Records from a collection
============

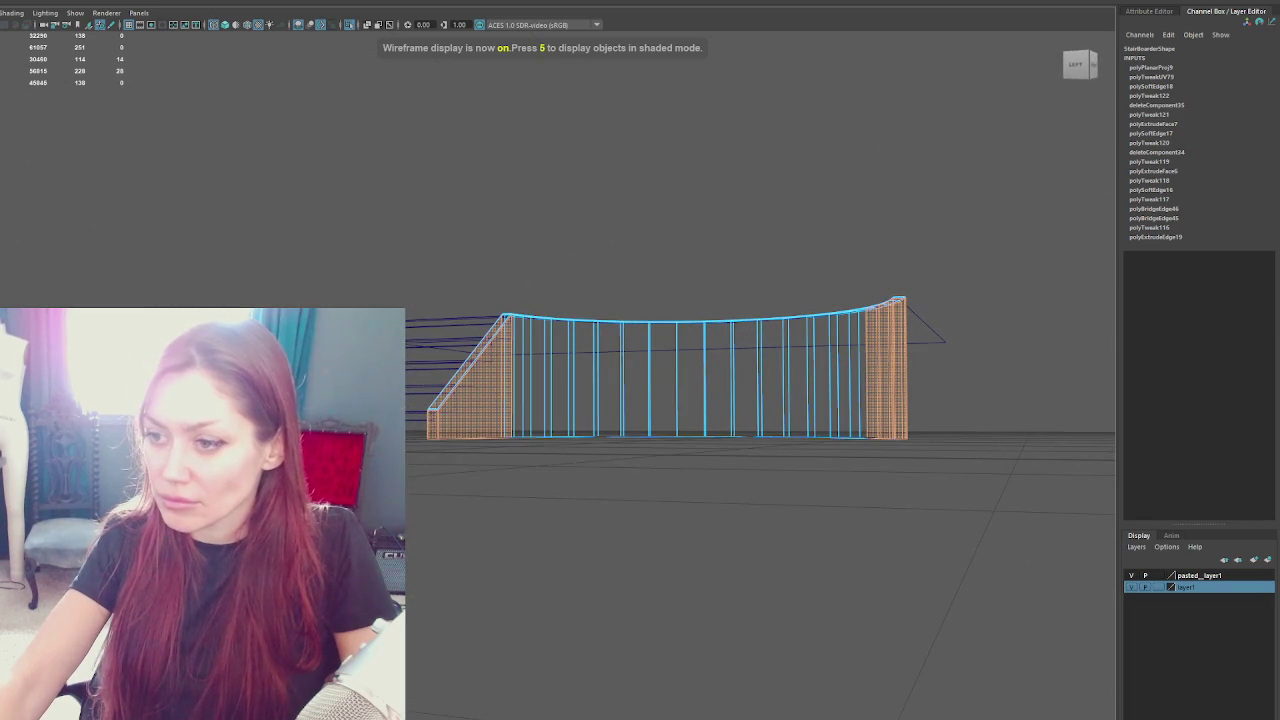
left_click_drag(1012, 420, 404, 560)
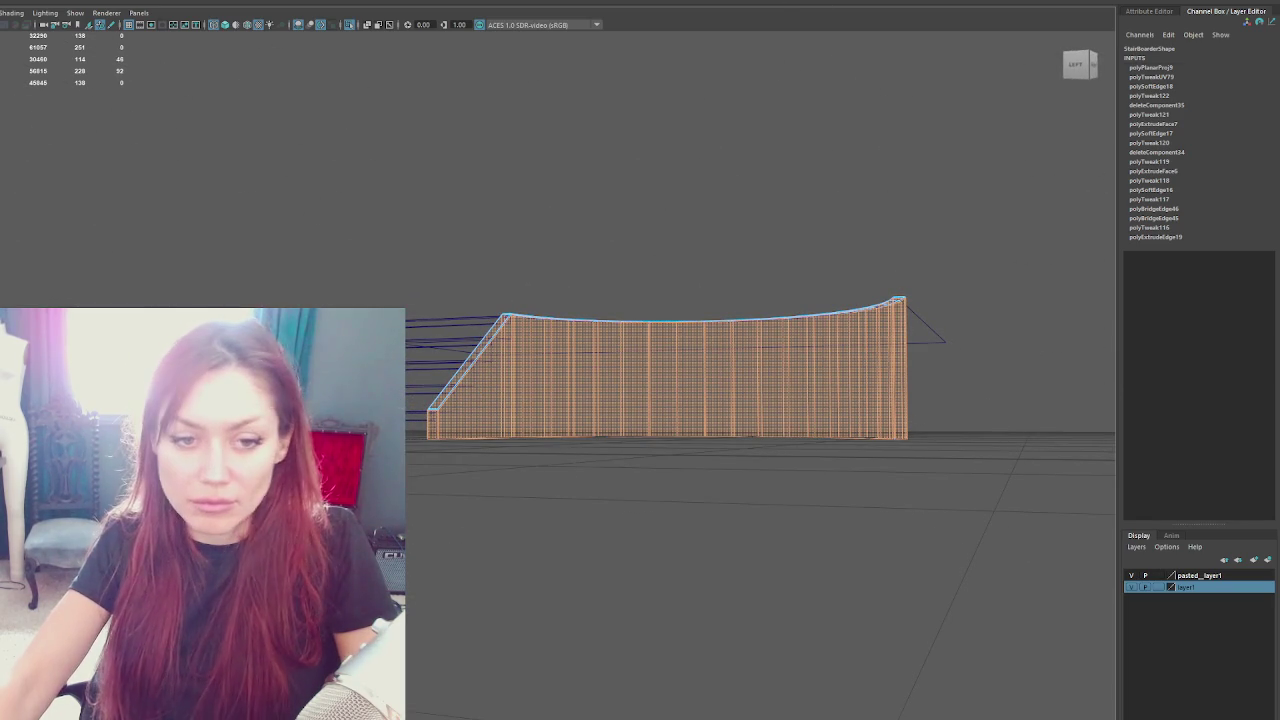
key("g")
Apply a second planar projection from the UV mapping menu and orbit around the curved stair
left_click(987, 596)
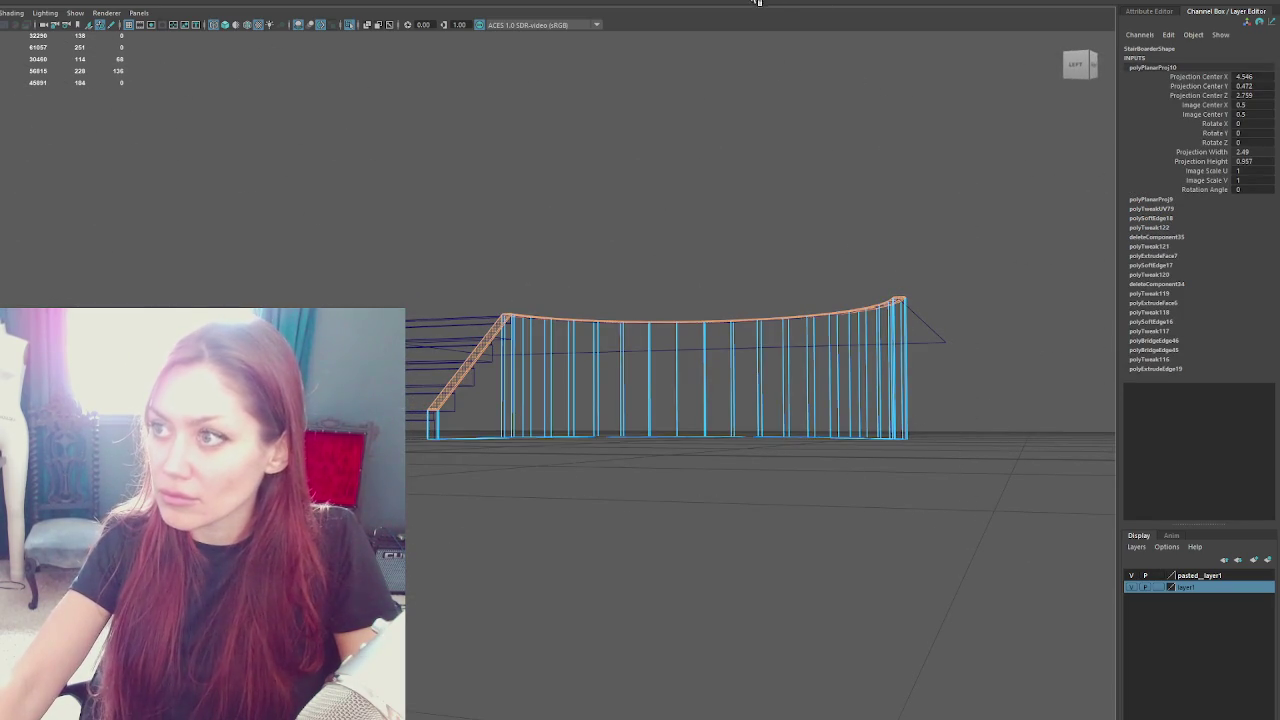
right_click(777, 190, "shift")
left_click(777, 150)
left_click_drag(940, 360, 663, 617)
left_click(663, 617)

============

What to do
Set down every entry exactly as it appears, but skip the pictures.

Solution to the problem
left_click_drag(1012, 420, 404, 560)
key("g")
Apply a second planar projection from the UV mapping menu and orbit around the curved stair
left_click(987, 596)
right_click(777, 190, "shift")
left_click(777, 150)
left_click_drag(940, 360, 663, 617)
left_click(663, 617)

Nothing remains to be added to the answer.